Persists a discovery to learned_facts.json. 27 facts learned to date.

patch_table_metadata

Updates schema_kb.json AND patches Qdrant vectors. The next query gets correct context from round 1.

Conditional injection

Facts only injected when the matching tables appear in RAG. Keeps system prompt slim while honouring all learnings.

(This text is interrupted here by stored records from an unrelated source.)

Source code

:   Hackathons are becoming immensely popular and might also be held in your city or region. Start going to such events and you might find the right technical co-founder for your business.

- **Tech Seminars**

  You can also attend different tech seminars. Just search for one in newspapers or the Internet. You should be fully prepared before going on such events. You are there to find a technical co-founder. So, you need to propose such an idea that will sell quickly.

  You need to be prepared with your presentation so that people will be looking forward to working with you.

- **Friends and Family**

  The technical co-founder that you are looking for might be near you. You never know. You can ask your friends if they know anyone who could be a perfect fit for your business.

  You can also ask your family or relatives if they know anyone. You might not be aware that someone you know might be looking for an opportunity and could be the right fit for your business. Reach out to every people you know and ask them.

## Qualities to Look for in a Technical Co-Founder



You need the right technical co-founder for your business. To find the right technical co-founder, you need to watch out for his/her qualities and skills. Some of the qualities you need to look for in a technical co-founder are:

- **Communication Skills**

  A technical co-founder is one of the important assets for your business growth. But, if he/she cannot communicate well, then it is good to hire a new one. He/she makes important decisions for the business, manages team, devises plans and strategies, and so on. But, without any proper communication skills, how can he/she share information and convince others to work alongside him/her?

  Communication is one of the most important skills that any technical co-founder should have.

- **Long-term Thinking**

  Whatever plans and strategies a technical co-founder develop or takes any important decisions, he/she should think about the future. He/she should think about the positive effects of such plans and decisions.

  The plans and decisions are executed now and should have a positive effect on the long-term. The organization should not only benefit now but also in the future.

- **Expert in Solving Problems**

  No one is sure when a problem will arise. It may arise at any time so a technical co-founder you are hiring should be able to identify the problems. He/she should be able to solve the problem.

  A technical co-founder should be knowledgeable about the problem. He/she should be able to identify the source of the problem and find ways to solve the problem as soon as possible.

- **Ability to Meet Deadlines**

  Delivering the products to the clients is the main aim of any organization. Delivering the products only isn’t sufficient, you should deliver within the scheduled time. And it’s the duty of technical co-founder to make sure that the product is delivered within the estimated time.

The loop: fail → investigate → save fact + patch metadata → next similar query gets the fix automatically. No human in the loop needed for known data quirks.
9
Frontend
Portal & dashboards · Vercel-style design system
/portal
Hub chooser · User vs Admin entry
/portal/user
Business user landing · KPI Dashboard, Schedule Adherence, Anomaly Hub, What-If Studio, Digital Twin (external), WhatsApp
/portal/admin
Engineering landing · Monitoring (5), Configuration (3), Reference (3) — with search and live activity feed
/kpi-dashboard
Live business KPIs · period filters · 4 charts · top customers/products tables · AI briefing
/schedule-adherence
OA fulfillment dashboard · data-quality audit · 4 hero cards · monthly fulfillment chart
/kpi-admin
KPI registry editor · test/save/delete inline · run-all today
/portal/admin/logs
Filterable query feed · tier/escalation/slow filters · click for trace
/portal/admin/facts
Auto-discovered schema knowledge · sorted newest first
/portal/admin/stats
System counters · tier breakdown bars · refreshes every 15s
/portal/admin/analyze
Haiku-generated improvement insights · 5min cached
/health
Live status with auto-pulse · content-negotiates JSON for API consumers
/dashboard
Live recent-queries feed · expandable trace viewer · 8s auto-refresh
/architecture
User-facing 10-step flow explanation
Design system: Inter + JetBrains Mono fonts · single blue accent (#0070f3) · Lucide-style stroke SVG icons (no emojis) · 1px-gap grid pattern for hairline dividers · Vercel-quality polish. Full spec at intelify-design-system.md.
10
Visibility
Observability · logs, traces, and metrics

Per-query log

Every query writes to SQLite + Google Sheets: tier, rounds, tokens, latency, cost, RAG tables, escalation, full response.

Round-by-round trace

Every Claude round + tool call + result captured to query_traces. Replayable from any log row in the admin UI.

Anthropic prompt cache

System prompt + tools share one cache key. ~85% read hit rate. Cache write/read tokens logged per query.

Benchmark suite

15-query baseline lives at bench_run.py. Used to validate every architectural change kept accuracy at 100%.

11
Code map
Key files on the server
api.py
Single-file FastAPI app. ~10K lines. Source of truth, lives at /opt/ppc-bot/api.py on the server.
schema_kb.json
RAG knowledge base. Per-table summaries, columns, sample queries, stale/useless lists.
learned_facts.json
Auto-discovered domain facts (currently 27).
kpi_registry.json
KPI metric definitions (SQL + label + format). Editable via /kpi-admin.
query_log.db
SQLite — query log + traces + KPI snapshots.
openssl_legacy.cnf
OpenSSL 3.x compatibility shim required for the SQL Server SSL handshake.
intelify-design-system.md
Portable design spec. Copy-paste into any Claude session to keep dashboards consistent.